Vous avez été en étroite relation avec les autorités et vous avez répondu à de très nombreuses interviews. Quel message avez vous délivré ?
Effectivement, j’ai eu de très nombreux contacts avec les medias, la liste est longue, par exemple France 2, FR3, Itélé, France bleu Alsace, Radio Judaica, des journaux comme les Dernières Nouvelles d’Alsace, 20 minutes, l’Alsace, Libération, des agences de presse comme Reuters, AFP, etc.
J’ai délivré surtout un message d’apaisement, en précisant qu’il s’agit d’un acte antisémite, acte isolé, probablement le fait d’un déséquilibré ; sans toutefois minimiser la gravité et l’horreur d’un tel acte. Nous attendons le résultat de l’enquête.
Le procureur vient de confirmer ce dimanche 2 mai le caractère antisémite de l’agression de l’avant-veille ; qu’attendez-vous de l’enquête et de la justice ?
D’abord je tiens à souligner l’efficacité exemplaire des services de police qui ont interpellé ces individus extrêmement rapidement (l’interpellation s’est faite dans un rayon de moins de 500 mètres du lieu de l’acte). J’attends une condamnation exemplaire de tels actes.
Selon le rapport de la Commission Nationale Consultative des Droits de l’Homme (2009), 15 actions de violences antisémites ont été perpétrés en Alsace en 2009 et 29 menaces et actes d’intimidations. Ces chiffres placent votre région en 2ème position pour les violences et en 4ème position pour les menaces sur l’ensemble du territoire national. Etes-vous inquiet ? Quelles sont les menaces que vous entrevoyez ?

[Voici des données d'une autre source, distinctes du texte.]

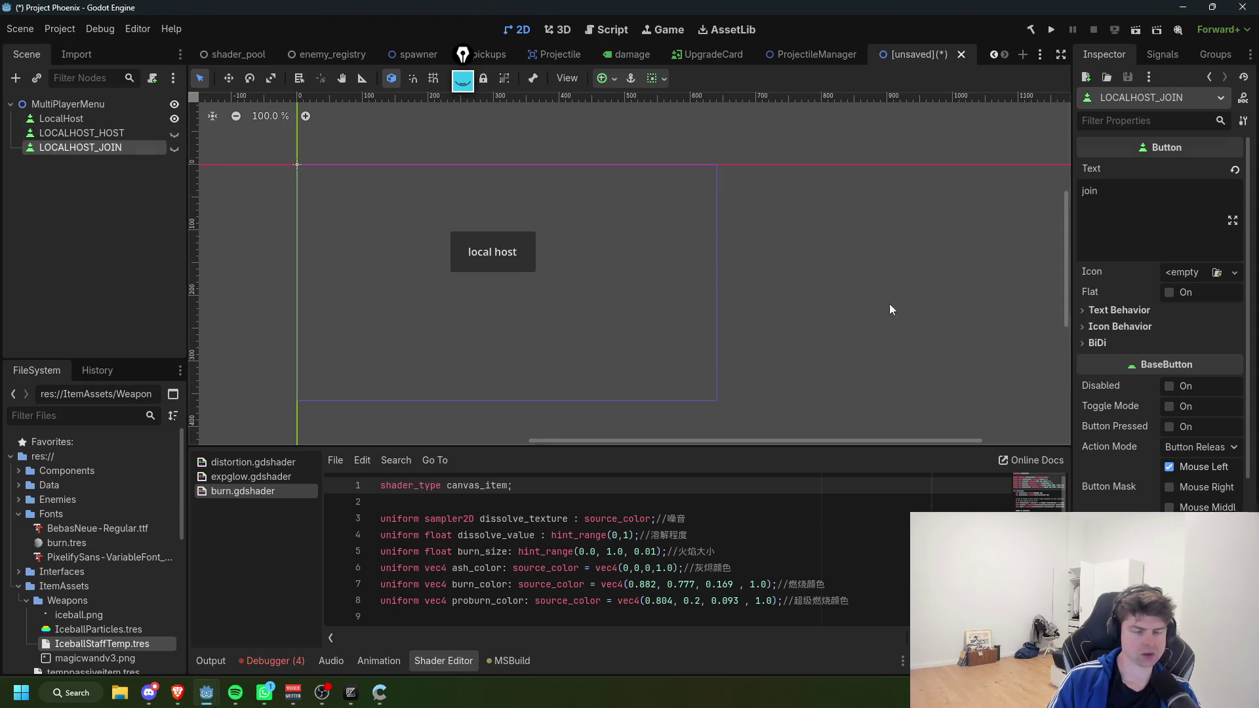
Step: Save the scene as MultiPlayerMenu.tscn inside a newly created Scenes folder
key(ctrl+s)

Les chiffres de la CNCDH sont explicites : des actions antisémites ont eu lieu en Alsace en 2009. Par conséquent, l’Alsace n’a pas été épargnée par ces violences. Pour répondre à votre question, j’emmétrai un certain nombre d’hypothèses
1) Si des actions antisémites ont eu lieu en Alsace, elles ont été perpétrées dans d’autres régions également. Notamment lorsque des crises ont lieu au Moyen Orient. Nous avons bien vu la poussée de fièvre qui a éclaté en décembre 2008-janvier 2009, lors du conflit entre Israël et le Hamas. Les agressions contre les juifs ont été extrêmement nombreuses durant ces 2 mois de guerre, et l’Alsace n’a pas échappé à ce schéma. Je veux dire par là que, prenant prétexte de ce conflit, des gens ont agressé des juifs durant cette période.
2) Quelles que soient les retombés du conflit israélo palestinien, l’antisémitisme structurel n’a pas disparu pour autant. Je me rends compte de la survivance de stéréotypes et de préjugés antisémites.
3) Vous parlez de territoire national, je crois qu’il faut à juste titre resituer et raisonner en région frontalière, carrefour européen, et ce pour le bien et pour le mal. Je sais par exemple que des groupuscules néo-nazis, venant des pays limitrophes, se sont réunis sous couvert de fêtes de famille dans des petits villages frontaliers, louant la salle des fêtes sous ce prétexte. De plus une sensible progression des partis politiques d’extrême droite, bien présents sur notre région, m’interpelle.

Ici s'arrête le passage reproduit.